The Reject-to-Power Method
Fuels
Reject-to-power plants can be fuelled using fine and large grain waste, as well as fibres mixed with bio-slurry from the processing of used paper. Biomass residues, alternative fuels, sewage sludge (as sewage sludge mono-incineration) and surrogate fuels can equally be used. The plants are conceived in such a way that fuels with varying water content and calorific values can be employed. The mixture of fuels can also be changed once the plant is in operation.
Balance of Fuels
In a first step, the available fuels are shredded and any metal is removed. This preparation process homogenises the fuel mixture. Once prepared in this fashion, the fuel is stored in silos, from which the optimal combination of different fuels can be selected as and when required.
Conveyance and Loading
The fuel mixture is thrown into the furnace, which ensures an even spread of fuel across the grate. The firebed remains small, and it is possible to respond quickly to changes in load. The process is characterised by extremely low carbon and hydrocarbon emissions. Primary and secondary air intakes and flue gas recirculation make automatic operation possible, even when fuels with varying characteristics are used.
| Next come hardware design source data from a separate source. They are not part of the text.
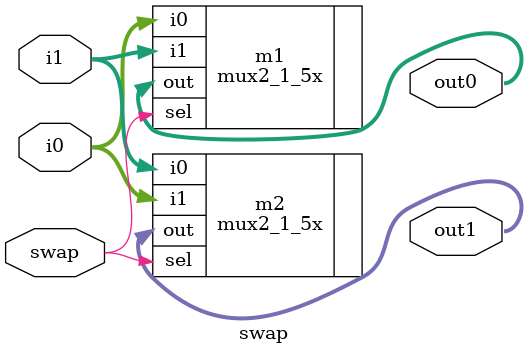
<source format=sv>
module swap (i0, i1, swap, out0, out1);
	input logic [4:0] i0, i1;
	input logic swap;
	output logic [4:0] out0, out1;
	
	mux2_1_5x m1 (.i0, .i1, .sel(swap), .out(out0));
	mux2_1_5x m2 (.i0(i1), .i1(i0), .sel(swap), .out(out1));
	
endmodule	
</source>
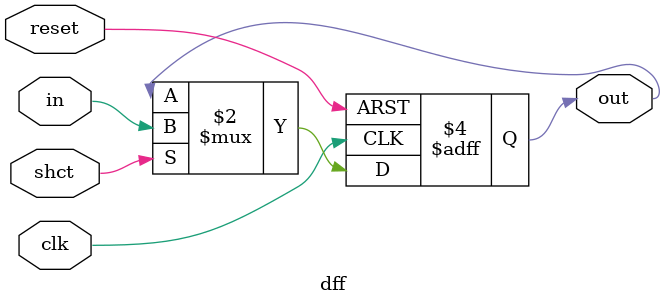
<source format=v>
`timescale 1ns / 1ps


module dff(output reg out, input in,shct,clk,reset);
always @(posedge clk,posedge reset)
begin
    if(reset)
        out <= 0;
    else if(shct)
        out <= in;
end
endmodule


</source>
Ash is pushed back in the direction from whence the fuel is thrown by a reciprocating grate. An end zone with separate air intake ensures that the ash burns off completely. The ash is removed and stored in a silo.
Energy Recovery
The heat from the furnace is used in a heat recovery boiler to produce steam, the characteristics of which are adapted to suit the relevant requirements for heat or electricity production by means of a steam turbine.
Flue Gas Purification
An important component of the plant is the flue gas purification unit, which consists of an SNCR unit to reduce NOx emissions and a dry scrubber to remove the sour elements of the exhaust. The reaction products from the flue gas purification and any particles are reliably caught in a baghouse filter. The flue gas purification unit is constructed using the latest technologies and stays well within European and national emission limits.
Optimised Recycling
REJECT POWER makes it possible to make efficient use of waste materials that arise, including biomass and sewage sludge, thereby solving two challenges facing industrial plant operators at the same time. The incineration of waste materials reduces energy and disposal costs. The residual heat from the incineration process is used in a heat recovery boiler to produce either hot water, or low or high-pressure steam, the characteristics of which are adapted to suit the relevant requirements for heat or electricity production by means of a steam turbine.
The SAICA packaging factory in Partingon (UK) is our reference project; at this facility, up to 250 tonnes of waste are incinerated in an environmentally friendly fashion. The residual heat from the furnace is used to produce steam, which is then employed in the production of cardboard.
Optimal for industrial plant operators: You use less fossil fuels, reducing both your energy costs and your carbon emissions. Disposal costs for bio-slurry, fibres, and residues are eliminated.
Key Elements
- Adiabatic furnace
- Loading by means of a rotating wheel
- Grate of varying fineness with a separate air intake
- Horizontally moveable grate
- Defined incineration and burn-out zones
- Multi-stage incineration by means of different air intakes
- Primary air
- Secondary air
- Recirculated air (primary and secondary)
Output Range
Plant Dimensions
- 5.000 kW bis 30.000+ kW thermal output
Steam Characteristics
- 15 bar to 80 bar steam pressure
- Saturated steam or superheated steam
Broad Spectrum of Waste Materials
- Calorific value: 6,500 to 18,000 kJ/kg
- Maximal water content: 45%